OBJETIVO ▸ Cambia "Redakcja" por "Zespół" y reescribe las filas desde la primera hasta la que contiene "tháng 11 30, 2023", ambas incluidas, sin alterar nada más.

•••

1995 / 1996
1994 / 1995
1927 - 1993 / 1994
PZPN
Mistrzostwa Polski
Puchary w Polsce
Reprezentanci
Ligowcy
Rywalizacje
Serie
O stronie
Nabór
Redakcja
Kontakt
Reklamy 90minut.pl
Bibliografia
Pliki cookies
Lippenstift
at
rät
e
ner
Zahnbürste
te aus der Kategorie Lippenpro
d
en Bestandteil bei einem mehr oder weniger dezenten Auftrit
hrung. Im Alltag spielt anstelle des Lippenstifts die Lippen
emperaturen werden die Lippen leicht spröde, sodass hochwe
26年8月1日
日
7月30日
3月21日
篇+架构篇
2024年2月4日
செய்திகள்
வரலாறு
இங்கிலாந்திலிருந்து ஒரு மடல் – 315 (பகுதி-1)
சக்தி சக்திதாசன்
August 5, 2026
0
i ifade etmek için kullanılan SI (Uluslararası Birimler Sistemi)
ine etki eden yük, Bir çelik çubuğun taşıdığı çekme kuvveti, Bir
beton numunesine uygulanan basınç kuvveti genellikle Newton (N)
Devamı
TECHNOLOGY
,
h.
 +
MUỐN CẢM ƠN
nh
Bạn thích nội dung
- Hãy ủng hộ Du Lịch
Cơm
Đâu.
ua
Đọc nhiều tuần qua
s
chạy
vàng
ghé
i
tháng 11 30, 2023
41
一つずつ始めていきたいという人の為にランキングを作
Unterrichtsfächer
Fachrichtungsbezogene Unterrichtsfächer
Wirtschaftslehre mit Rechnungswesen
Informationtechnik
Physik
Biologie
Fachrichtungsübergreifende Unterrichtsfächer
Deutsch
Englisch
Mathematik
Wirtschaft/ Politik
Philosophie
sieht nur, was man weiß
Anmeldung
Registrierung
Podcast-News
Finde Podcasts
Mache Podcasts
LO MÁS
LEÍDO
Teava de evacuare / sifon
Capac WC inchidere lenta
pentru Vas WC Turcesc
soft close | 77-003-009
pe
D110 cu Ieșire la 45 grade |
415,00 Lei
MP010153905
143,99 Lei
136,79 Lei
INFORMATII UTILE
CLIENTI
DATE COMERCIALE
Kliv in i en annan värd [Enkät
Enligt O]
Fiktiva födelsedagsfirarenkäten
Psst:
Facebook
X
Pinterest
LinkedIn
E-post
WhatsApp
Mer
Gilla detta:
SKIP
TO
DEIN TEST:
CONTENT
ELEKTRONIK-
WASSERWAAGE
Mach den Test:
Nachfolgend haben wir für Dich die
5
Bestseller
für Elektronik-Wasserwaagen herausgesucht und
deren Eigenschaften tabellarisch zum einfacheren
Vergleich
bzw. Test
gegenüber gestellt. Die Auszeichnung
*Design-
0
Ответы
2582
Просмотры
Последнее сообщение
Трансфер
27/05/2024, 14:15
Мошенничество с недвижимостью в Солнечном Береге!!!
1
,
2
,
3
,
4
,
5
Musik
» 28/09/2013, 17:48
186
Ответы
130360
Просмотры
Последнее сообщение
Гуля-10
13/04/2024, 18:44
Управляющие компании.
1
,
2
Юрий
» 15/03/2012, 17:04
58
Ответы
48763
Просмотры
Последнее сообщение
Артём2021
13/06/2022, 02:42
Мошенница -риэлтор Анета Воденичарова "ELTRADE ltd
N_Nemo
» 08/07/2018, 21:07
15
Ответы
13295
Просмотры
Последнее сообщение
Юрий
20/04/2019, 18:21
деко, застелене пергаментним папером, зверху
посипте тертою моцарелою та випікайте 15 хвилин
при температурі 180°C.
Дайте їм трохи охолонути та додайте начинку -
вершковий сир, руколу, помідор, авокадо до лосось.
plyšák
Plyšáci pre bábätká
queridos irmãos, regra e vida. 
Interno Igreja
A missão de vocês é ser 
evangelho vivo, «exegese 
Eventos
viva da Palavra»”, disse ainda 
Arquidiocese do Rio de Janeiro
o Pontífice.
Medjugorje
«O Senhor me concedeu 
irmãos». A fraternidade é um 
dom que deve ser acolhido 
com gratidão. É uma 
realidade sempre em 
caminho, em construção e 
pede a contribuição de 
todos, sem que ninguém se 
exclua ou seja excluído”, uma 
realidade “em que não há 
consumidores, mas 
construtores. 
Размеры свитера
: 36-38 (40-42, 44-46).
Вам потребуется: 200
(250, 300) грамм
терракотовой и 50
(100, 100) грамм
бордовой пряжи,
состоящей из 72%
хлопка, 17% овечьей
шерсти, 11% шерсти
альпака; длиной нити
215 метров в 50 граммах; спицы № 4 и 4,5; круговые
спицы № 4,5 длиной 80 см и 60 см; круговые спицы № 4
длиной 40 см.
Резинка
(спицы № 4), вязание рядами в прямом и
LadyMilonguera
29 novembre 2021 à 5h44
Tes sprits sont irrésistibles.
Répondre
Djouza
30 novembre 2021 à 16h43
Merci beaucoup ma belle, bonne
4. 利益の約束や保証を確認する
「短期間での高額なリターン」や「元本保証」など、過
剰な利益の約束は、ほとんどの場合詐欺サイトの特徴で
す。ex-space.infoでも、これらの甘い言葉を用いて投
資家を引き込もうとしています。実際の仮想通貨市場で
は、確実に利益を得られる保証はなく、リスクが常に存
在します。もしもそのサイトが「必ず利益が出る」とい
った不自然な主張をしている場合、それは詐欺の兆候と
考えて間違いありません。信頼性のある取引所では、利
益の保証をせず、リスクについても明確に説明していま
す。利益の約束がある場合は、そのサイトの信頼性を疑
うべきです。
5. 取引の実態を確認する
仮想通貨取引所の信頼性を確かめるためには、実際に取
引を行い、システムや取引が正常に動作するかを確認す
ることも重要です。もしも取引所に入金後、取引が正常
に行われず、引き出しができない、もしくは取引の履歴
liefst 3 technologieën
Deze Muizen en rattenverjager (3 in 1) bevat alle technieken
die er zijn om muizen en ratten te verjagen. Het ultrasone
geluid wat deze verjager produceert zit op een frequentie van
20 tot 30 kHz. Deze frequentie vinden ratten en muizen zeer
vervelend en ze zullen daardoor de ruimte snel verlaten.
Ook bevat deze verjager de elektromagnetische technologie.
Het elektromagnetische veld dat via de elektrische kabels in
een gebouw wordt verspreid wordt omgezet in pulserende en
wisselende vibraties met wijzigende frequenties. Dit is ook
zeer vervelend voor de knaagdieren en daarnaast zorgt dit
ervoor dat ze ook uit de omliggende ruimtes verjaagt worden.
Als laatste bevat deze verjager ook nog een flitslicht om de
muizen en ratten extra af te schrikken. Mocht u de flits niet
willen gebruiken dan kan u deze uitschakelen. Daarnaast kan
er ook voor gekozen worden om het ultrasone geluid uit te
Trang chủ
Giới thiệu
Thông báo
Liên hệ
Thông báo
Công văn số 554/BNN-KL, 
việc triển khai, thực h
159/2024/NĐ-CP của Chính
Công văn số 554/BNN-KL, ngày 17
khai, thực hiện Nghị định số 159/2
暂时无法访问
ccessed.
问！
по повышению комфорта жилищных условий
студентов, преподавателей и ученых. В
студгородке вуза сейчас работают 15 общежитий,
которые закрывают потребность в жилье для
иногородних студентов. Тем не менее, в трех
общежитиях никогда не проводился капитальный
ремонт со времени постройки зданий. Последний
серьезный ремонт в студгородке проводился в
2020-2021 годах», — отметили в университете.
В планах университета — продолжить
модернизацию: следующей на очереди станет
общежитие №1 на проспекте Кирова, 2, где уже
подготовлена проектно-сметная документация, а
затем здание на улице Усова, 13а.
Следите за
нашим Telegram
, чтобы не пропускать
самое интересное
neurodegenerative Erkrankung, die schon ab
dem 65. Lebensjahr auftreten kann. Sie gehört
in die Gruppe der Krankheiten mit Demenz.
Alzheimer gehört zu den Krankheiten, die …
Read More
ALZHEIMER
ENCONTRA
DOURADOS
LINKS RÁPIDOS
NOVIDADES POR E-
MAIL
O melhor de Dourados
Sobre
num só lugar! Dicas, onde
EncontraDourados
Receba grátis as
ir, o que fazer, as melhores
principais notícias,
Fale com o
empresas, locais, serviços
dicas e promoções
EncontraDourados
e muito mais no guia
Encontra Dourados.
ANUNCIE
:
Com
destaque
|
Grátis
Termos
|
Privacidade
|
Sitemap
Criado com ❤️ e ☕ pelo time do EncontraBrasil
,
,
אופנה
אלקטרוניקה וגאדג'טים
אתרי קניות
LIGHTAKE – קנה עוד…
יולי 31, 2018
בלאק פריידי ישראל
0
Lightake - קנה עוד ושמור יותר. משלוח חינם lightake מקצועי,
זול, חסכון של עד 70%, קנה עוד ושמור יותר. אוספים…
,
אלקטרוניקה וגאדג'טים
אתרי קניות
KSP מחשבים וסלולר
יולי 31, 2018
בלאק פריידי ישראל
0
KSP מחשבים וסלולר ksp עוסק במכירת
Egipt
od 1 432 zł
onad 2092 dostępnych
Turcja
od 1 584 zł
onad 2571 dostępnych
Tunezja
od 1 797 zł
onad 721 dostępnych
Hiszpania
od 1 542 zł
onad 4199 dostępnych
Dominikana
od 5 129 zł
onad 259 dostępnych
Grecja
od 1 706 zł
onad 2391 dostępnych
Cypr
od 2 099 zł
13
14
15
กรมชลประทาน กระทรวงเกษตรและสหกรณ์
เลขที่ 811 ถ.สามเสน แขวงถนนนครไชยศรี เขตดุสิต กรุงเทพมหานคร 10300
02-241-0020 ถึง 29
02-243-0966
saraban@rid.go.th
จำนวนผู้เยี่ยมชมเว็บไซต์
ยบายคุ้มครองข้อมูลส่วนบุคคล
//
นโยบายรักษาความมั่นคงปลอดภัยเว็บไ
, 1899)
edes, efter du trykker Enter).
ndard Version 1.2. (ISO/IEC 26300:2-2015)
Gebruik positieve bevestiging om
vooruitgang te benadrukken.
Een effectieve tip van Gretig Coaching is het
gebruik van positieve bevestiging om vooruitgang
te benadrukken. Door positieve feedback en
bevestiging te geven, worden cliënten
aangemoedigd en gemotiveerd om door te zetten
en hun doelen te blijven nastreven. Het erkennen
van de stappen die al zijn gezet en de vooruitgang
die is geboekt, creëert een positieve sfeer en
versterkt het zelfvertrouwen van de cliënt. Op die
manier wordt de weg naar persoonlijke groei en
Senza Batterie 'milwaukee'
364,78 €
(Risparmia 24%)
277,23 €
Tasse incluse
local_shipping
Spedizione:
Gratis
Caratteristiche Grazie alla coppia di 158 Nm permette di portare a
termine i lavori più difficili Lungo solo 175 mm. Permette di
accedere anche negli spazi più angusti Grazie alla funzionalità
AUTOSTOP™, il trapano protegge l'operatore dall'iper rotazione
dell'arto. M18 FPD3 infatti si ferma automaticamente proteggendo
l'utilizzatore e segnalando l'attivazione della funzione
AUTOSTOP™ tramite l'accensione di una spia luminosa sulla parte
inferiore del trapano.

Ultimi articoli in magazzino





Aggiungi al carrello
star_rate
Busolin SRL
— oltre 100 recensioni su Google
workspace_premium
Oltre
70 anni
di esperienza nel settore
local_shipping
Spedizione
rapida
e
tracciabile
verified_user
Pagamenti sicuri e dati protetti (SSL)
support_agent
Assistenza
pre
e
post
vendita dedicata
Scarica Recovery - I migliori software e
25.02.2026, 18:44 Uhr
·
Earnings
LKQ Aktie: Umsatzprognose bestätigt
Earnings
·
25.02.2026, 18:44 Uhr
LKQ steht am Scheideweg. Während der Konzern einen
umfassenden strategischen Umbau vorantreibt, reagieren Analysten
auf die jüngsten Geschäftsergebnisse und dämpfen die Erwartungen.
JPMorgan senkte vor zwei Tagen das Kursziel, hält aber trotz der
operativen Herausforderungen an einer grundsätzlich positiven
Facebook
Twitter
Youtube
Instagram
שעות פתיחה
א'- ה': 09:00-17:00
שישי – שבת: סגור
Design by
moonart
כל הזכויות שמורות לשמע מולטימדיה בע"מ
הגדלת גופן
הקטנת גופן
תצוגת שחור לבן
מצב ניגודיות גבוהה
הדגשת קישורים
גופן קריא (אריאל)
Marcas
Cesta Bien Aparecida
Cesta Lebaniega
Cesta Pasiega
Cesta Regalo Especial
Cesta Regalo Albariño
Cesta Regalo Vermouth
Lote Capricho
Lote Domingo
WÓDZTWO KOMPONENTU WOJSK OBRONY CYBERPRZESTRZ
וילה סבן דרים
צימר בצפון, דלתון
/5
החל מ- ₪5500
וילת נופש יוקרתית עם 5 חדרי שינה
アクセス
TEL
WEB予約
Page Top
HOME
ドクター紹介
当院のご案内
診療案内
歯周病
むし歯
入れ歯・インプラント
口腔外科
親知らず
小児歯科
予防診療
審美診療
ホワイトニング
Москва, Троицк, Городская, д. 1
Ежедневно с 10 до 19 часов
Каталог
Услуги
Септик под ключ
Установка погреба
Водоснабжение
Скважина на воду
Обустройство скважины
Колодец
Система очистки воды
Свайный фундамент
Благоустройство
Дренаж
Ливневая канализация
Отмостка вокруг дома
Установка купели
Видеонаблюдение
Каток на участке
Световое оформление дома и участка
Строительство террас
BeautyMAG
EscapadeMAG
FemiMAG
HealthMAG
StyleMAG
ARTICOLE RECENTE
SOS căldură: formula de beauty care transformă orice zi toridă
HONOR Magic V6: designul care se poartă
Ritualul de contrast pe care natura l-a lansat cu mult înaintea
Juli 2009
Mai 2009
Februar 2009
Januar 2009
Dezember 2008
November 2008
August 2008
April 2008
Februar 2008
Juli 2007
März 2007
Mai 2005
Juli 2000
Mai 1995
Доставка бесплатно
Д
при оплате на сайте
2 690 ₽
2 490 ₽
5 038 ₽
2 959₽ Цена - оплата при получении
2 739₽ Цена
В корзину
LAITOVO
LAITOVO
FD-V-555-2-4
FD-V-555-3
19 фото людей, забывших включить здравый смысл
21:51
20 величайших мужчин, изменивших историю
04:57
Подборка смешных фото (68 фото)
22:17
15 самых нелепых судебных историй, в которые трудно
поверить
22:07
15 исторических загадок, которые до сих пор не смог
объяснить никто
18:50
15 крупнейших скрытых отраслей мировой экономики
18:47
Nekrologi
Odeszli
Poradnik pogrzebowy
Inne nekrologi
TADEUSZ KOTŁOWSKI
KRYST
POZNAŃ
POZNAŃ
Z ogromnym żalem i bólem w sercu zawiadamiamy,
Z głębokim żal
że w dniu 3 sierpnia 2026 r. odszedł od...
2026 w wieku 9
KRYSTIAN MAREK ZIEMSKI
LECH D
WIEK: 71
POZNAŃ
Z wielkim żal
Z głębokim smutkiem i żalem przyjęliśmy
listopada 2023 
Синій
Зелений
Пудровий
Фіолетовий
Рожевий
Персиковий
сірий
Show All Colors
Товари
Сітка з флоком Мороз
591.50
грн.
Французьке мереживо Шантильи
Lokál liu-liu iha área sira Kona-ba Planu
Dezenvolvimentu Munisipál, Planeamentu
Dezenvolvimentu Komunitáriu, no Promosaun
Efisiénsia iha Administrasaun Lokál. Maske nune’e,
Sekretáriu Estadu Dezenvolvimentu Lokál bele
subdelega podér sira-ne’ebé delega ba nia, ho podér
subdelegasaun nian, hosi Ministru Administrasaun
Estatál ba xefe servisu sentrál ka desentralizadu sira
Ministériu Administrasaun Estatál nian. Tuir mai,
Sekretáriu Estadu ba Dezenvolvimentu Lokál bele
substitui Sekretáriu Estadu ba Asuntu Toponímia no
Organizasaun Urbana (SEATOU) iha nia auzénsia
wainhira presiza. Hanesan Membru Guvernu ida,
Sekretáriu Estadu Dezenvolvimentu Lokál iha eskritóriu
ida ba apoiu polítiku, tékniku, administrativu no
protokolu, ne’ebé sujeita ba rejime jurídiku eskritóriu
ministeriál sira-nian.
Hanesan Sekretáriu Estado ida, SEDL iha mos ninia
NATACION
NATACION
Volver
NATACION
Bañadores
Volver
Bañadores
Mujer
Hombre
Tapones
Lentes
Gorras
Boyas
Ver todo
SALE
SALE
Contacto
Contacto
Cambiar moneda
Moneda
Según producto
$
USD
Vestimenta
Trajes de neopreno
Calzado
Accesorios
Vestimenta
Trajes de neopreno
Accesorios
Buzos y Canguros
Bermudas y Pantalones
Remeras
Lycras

•••

TU RESPUESTA ▸
1995 / 1996
1994 / 1995
1927 - 1993 / 1994
PZPN
Mistrzostwa Polski
Puchary w Polsce
Reprezentanci
Ligowcy
Rywalizacje
Serie
O stronie
Nabór
Zespół
Kontakt
Reklamy 90minut.pl
Bibliografia
Pliki cookies
Lippenstift
at
rät
e
ner
Zahnbürste
te aus der Kategorie Lippenpro
d
en Bestandteil bei einem mehr oder weniger dezenten Auftrit
hrung. Im Alltag spielt anstelle des Lippenstifts die Lippen
emperaturen werden die Lippen leicht spröde, sodass hochwe
26年8月1日
日
7月30日
3月21日
篇+架构篇
2024年2月4日
செய்திகள்
வரலாறு
இங்கிலாந்திலிருந்து ஒரு மடல் – 315 (பகுதி-1)
சக்தி சக்திதாசன்
August 5, 2026
0
i ifade etmek için kullanılan SI (Uluslararası Birimler Sistemi)
ine etki eden yük, Bir çelik çubuğun taşıdığı çekme kuvveti, Bir
beton numunesine uygulanan basınç kuvveti genellikle Newton (N)
Devamı
TECHNOLOGY
,
h.
 +
MUỐN CẢM ƠN
nh
Bạn thích nội dung
- Hãy ủng hộ Du Lịch
Cơm
Đâu.
ua
Đọc nhiều tuần qua
s
chạy
vàng
ghé
i
tháng 11 30, 2023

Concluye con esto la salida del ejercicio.